◆ **Required work**
A word-for-word copy of the records that follow is needed, with every picture omitted.

◆ **Supplied records**
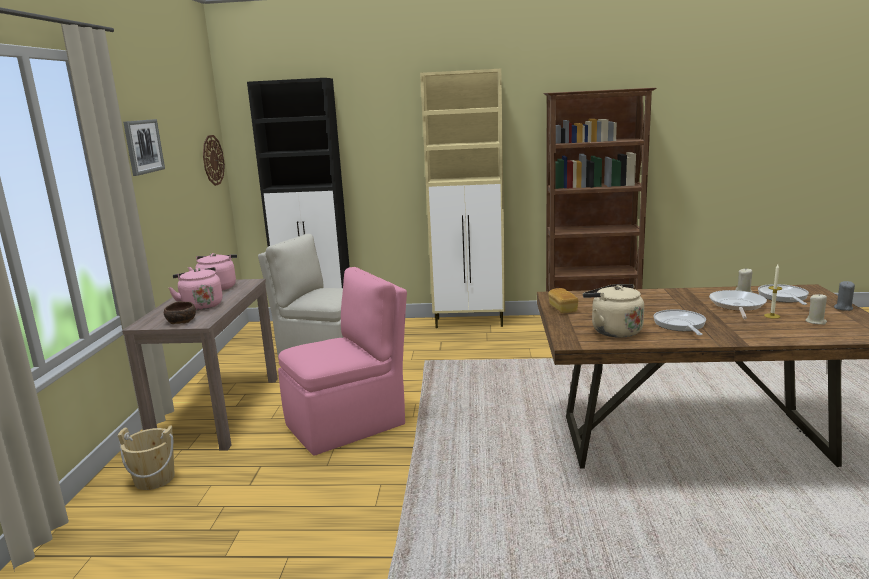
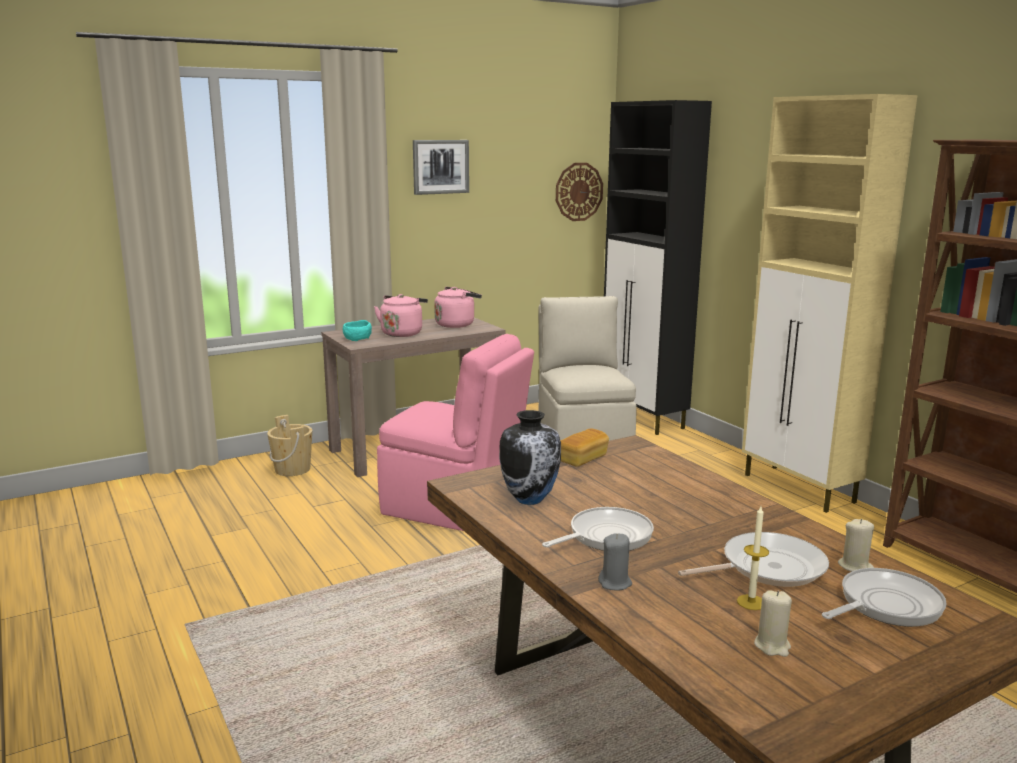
camera: 55 degrees right, 0 degrees up
(182, 321) = (357, 339): brown bowl -> turquoise bowl
(613, 331) = (530, 499): beige kettle -> vase
(843, 308) = (910, 672): grey candle -> grey candle (615, 583)

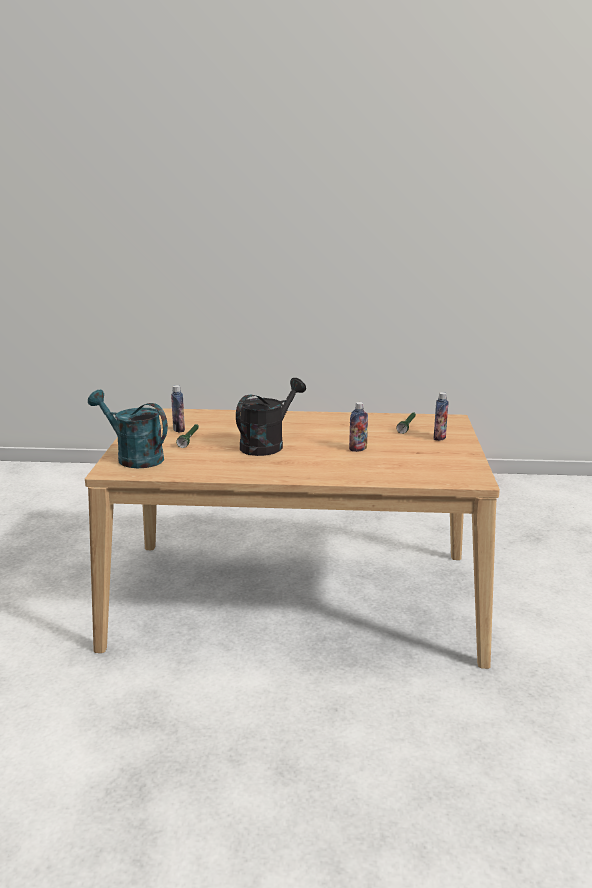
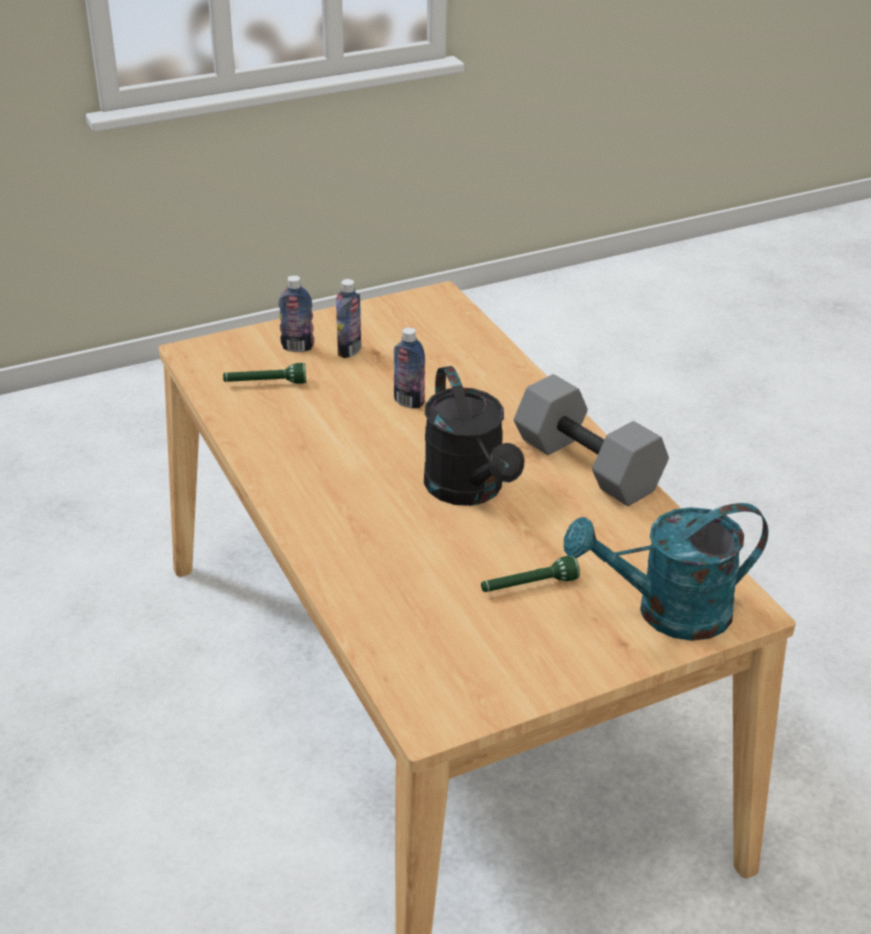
camera: 120 degrees left, 15 degrees up
(133, 457) = (667, 612): turquoise watering can -> turquoise watering can turned 75 degrees clockwise
(179, 429) = (493, 625): bottle -> bottle (349, 351)
(252, 472) = (589, 465): none -> grey dumbbell
(267, 444) = (469, 491): black watering can -> black watering can turned 120 degrees counterclockwise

◆ **Result of this exercise**
camera: 55 degrees right, 0 degrees up
(182, 321) = (357, 339): brown bowl -> turquoise bowl
(613, 331) = (530, 499): beige kettle -> vase
(843, 308) = (910, 672): grey candle -> grey candle (615, 583)

camera: 120 degrees left, 15 degrees up
(133, 457) = (667, 612): turquoise watering can -> turquoise watering can turned 75 degrees clockwise
(179, 429) = (493, 625): bottle -> bottle (349, 351)
(252, 472) = (589, 465): none -> grey dumbbell
(267, 444) = (469, 491): black watering can -> black watering can turned 120 degrees counterclockwise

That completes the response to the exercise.